EXTRACTED RECORDS =
════════════════
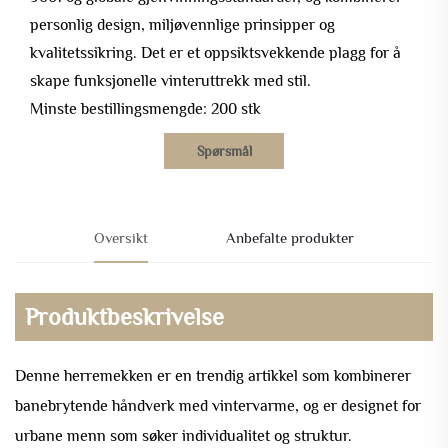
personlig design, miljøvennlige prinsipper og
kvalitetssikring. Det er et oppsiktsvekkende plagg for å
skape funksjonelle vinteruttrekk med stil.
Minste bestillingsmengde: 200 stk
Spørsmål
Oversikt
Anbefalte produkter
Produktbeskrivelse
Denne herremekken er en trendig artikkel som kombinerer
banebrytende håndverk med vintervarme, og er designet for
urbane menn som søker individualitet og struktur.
════════════════
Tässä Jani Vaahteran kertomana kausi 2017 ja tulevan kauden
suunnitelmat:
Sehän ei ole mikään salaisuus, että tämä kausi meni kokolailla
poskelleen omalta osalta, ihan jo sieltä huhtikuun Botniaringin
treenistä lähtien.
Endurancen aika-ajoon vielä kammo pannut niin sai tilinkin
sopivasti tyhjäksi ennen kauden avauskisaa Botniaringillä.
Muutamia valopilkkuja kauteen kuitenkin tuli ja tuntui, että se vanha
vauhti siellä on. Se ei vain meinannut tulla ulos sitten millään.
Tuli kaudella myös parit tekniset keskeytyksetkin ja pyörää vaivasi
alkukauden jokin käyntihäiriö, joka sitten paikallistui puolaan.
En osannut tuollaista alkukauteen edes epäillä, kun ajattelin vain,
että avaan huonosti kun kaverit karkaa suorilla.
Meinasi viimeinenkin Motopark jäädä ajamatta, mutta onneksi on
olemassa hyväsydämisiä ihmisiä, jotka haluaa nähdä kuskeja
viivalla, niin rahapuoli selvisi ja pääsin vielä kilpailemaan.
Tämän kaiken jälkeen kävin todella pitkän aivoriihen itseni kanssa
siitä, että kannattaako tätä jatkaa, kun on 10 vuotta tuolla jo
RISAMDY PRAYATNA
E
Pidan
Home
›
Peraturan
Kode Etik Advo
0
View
════════════════
TASK DETAILS = Output, word for word, the lines of the data that begin with the line containing "personlig design, miljøvennlige prinsipper og" and end with the line containing "urbane menn som".

RESULT OF THE TASK =
personlig design, miljøvennlige prinsipper og
kvalitetssikring. Det er et oppsiktsvekkende plagg for å
skape funksjonelle vinteruttrekk med stil.
Minste bestillingsmengde: 200 stk
Spørsmål
Oversikt
Anbefalte produkter
Produktbeskrivelse
Denne herremekken er en trendig artikkel som kombinerer
banebrytende håndverk med vintervarme, og er designet for
urbane menn som søker individualitet og struktur.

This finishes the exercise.